We’ve all been slaves to our roles at some point or another whereby we feel that we can’t leave our phones alone in case we get a listing, selling or leasing opportunity. The anxiety it creates internally can be crippling at times, and depending on the nature of its origin, can lead to a disproportionate focus on “getting deals” as opposed to keeping relationships!
If any of these apply to you, and you (like many) just can’t see yourself switching off, then please understand one thing – you are one of a majority within the industry who also struggle with this.
However, it is very much possible to make a switch from being a slave to the game to a servant of the game, which is a mentality that can serve you well! It is a big shift to make, but let’s start with this holiday period and see how we go.
The first thing we need to do is acknowledge the feelings of both ourselves and those around us. We already know that we are feeling anxious about missing out on the action, but in order to create a safe framework, we need to also consider the feelings of our loved ones.
If you have a family, we must realise that:
- This is THE most fun and important time of the year for our kids.
- The level of expectation for family engagement rises, and your significant other doesn’t want to feel alone while doing that.
We can’t possibly make plans without taking factors like these into account, nor can we expect those around us to understand the pressure we feel unless we explain it to them. In fact, I dare say that the ignorance around the feelings of others and the lack of transparency around ours is the main factor that leads towards the volume of divorces that our industry sees!
Once we have done that, I want you to give yourself permission to “feed the beast”.

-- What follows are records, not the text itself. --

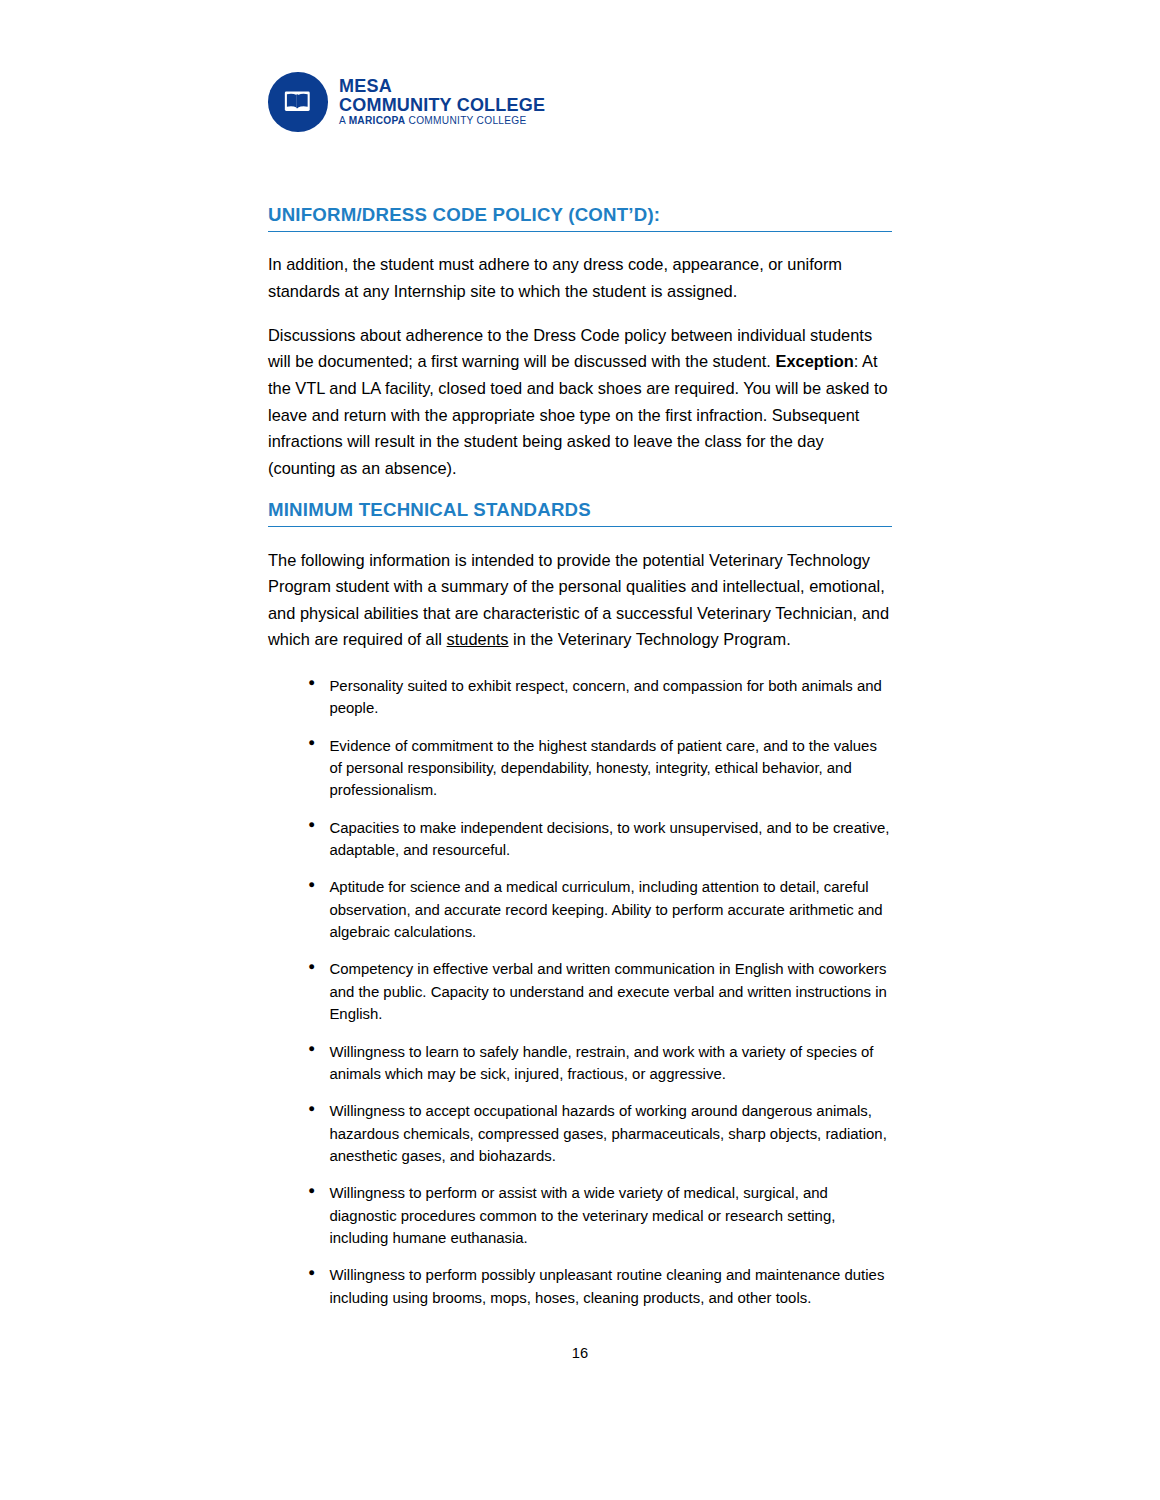MESA
COMMUNITY COLLEGE
A MARICOPA COMMUNITY COLLEGE
UNIFORM/DRESS CODE POLICY (CONT’D):
In addition, the student must adhere to any dress code, appearance, or uniform standards at any Internship site to which the student is assigned.
Discussions about adherence to the Dress Code policy between individual students will be documented; a first warning will be discussed with the student. Exception: At the VTL and LA facility, closed toed and back shoes are required. You will be asked to leave and return with the appropriate shoe type on the first infraction. Subsequent infractions will result in the student being asked to leave the class for the day (counting as an absence).
MINIMUM TECHNICAL STANDARDS
The following information is intended to provide the potential Veterinary Technology Program student with a summary of the personal qualities and intellectual, emotional, and physical abilities that are characteristic of a successful Veterinary Technician, and which are required of all students in the Veterinary Technology Program.
Personality suited to exhibit respect, concern, and compassion for both animals and people.
Evidence of commitment to the highest standards of patient care, and to the values of personal responsibility, dependability, honesty, integrity, ethical behavior, and professionalism.
Capacities to make independent decisions, to work unsupervised, and to be creative, adaptable, and resourceful.
Aptitude for science and a medical curriculum, including attention to detail, careful observation, and accurate record keeping. Ability to perform accurate arithmetic and algebraic calculations.
Competency in effective verbal and written communication in English with coworkers and the public. Capacity to understand and execute verbal and written instructions in English.
Willingness to learn to safely handle, restrain, and work with a variety of species of animals which may be sick, injured, fractious, or aggressive.
Willingness to accept occupational hazards of working around dangerous animals, hazardous chemicals, compressed gases, pharmaceuticals, sharp objects, radiation, anesthetic gases, and biohazards.
Willingness to perform or assist with a wide variety of medical, surgical, and diagnostic procedures common to the veterinary medical or research setting, including humane euthanasia.
Willingness to perform possibly unpleasant routine cleaning and maintenance duties including using brooms, mops, hoses, cleaning products, and other tools.
16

As much as we want to be able to completely switch off, the simple reality is that it is almost impossible to do so! So instead of suppressing that anxiety that will be building through the break, work with your loved ones to create a schedule or agreement that allows you to check-in with work without disconnecting from family.
Why is that important? Well, firstly, if you don’t get your fix as an agent, you’ll likely act like an addict who is being denied their medicine. Denial is one of the easiest mistakes to make, and this vision of a no-work utopia is just nonsense! If you don’t believe me, have a think about the last day off you had with the family and be honest with yourself about whether you felt that urge/need to check in with work more than once.

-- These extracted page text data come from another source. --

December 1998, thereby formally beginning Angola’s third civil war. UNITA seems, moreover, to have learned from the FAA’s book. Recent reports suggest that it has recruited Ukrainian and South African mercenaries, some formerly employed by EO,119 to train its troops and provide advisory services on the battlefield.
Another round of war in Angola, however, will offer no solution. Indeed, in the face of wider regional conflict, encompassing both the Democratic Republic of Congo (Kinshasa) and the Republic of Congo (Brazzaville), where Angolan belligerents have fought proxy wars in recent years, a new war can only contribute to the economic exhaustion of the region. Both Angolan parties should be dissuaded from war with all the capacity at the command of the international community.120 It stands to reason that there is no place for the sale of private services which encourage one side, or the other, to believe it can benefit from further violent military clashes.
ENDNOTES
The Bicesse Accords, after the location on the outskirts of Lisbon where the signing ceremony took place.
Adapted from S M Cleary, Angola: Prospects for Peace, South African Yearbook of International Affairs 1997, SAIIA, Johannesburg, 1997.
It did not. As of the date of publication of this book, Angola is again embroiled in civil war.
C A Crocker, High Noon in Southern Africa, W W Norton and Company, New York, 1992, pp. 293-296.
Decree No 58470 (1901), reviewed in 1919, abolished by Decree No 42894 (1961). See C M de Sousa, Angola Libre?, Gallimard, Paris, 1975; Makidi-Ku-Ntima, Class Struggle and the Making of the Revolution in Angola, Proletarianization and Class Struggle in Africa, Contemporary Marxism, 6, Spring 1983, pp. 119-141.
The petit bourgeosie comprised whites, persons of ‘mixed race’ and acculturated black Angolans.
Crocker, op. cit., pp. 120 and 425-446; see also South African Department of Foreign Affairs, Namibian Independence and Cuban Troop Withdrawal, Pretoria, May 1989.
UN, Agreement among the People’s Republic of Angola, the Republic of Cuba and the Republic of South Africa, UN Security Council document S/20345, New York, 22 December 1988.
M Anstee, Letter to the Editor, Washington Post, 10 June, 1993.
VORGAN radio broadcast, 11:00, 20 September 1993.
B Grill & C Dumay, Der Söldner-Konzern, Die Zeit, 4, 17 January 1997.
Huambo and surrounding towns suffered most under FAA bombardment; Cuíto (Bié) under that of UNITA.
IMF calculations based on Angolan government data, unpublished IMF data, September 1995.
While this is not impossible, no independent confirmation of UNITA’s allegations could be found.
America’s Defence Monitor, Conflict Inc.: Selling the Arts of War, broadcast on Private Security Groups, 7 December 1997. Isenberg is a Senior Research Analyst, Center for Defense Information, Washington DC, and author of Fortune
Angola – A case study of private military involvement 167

Secondly, by setting a time block of 45 minutes with your spouse/friends/family that is clearly defined by a start and finish time, you will likely get the space you need from your loved ones to be tremendously productive, which will give you the dopamine rush you’re craving for. That will then give you a sense of accomplishment that allows you to enjoy your time with family way more.
More importantly than these though – your family will be on the same page. Your spouse will respect the need to keep the wheels turning, and you will appreciate the agreed time that will compel you to be present with the family when it is their time.
So, to be honest, “switching off” is something that is preached about plenty of times but is not actually the right solution for the vast majority of us. And you know what? That’s absolutely fine because, in our game (or any industry for that matter), it is much easier to look after one balanced life instead of treating work and life as two separate worlds.
You’ll feel relieved, your loved ones will appreciate being a part of it as opposed to being on the outer, and you’ll feel a synchronicity in your life that will allow you to be a loyal servant of the game, which is way healthier than being a slave to the game.
Andy Reid is an auctioneer, business coach and the head of training for Century 21 and Better Homes & Gardens Real Estate.